##### SUPPLIED DATA

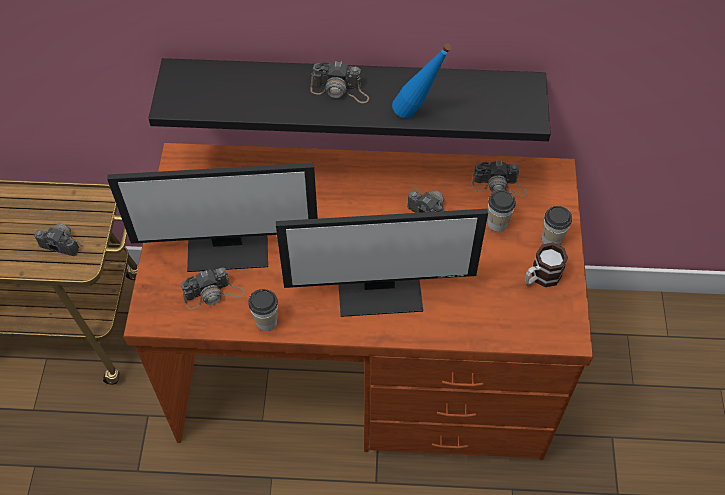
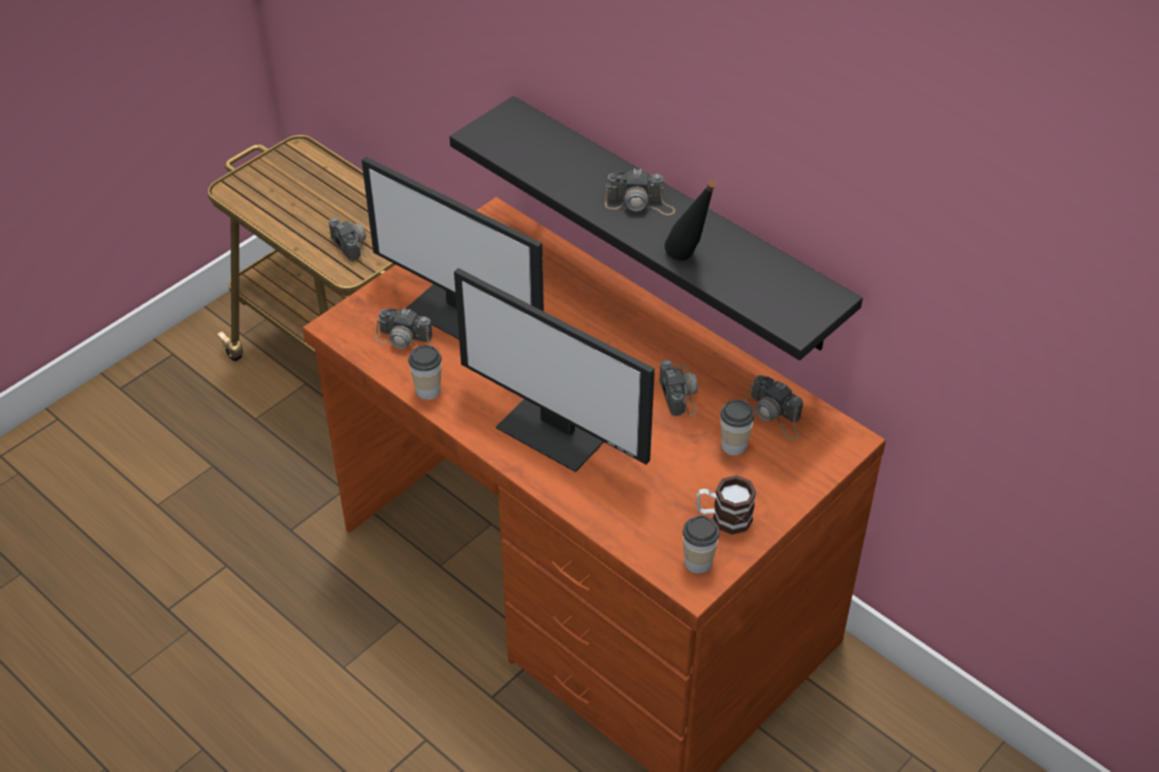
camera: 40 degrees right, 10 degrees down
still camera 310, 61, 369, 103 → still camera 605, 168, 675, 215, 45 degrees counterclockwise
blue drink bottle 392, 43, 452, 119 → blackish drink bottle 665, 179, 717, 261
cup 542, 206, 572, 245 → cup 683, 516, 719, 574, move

##########

WHAT IS BEING ASKED: Filter the lines above, keeping each one that contains the string "camera".

COMPLETED EXERCISE:
camera: 40 degrees right, 10 degrees down
still camera 310, 61, 369, 103 → still camera 605, 168, 675, 215, 45 degrees counterclockwise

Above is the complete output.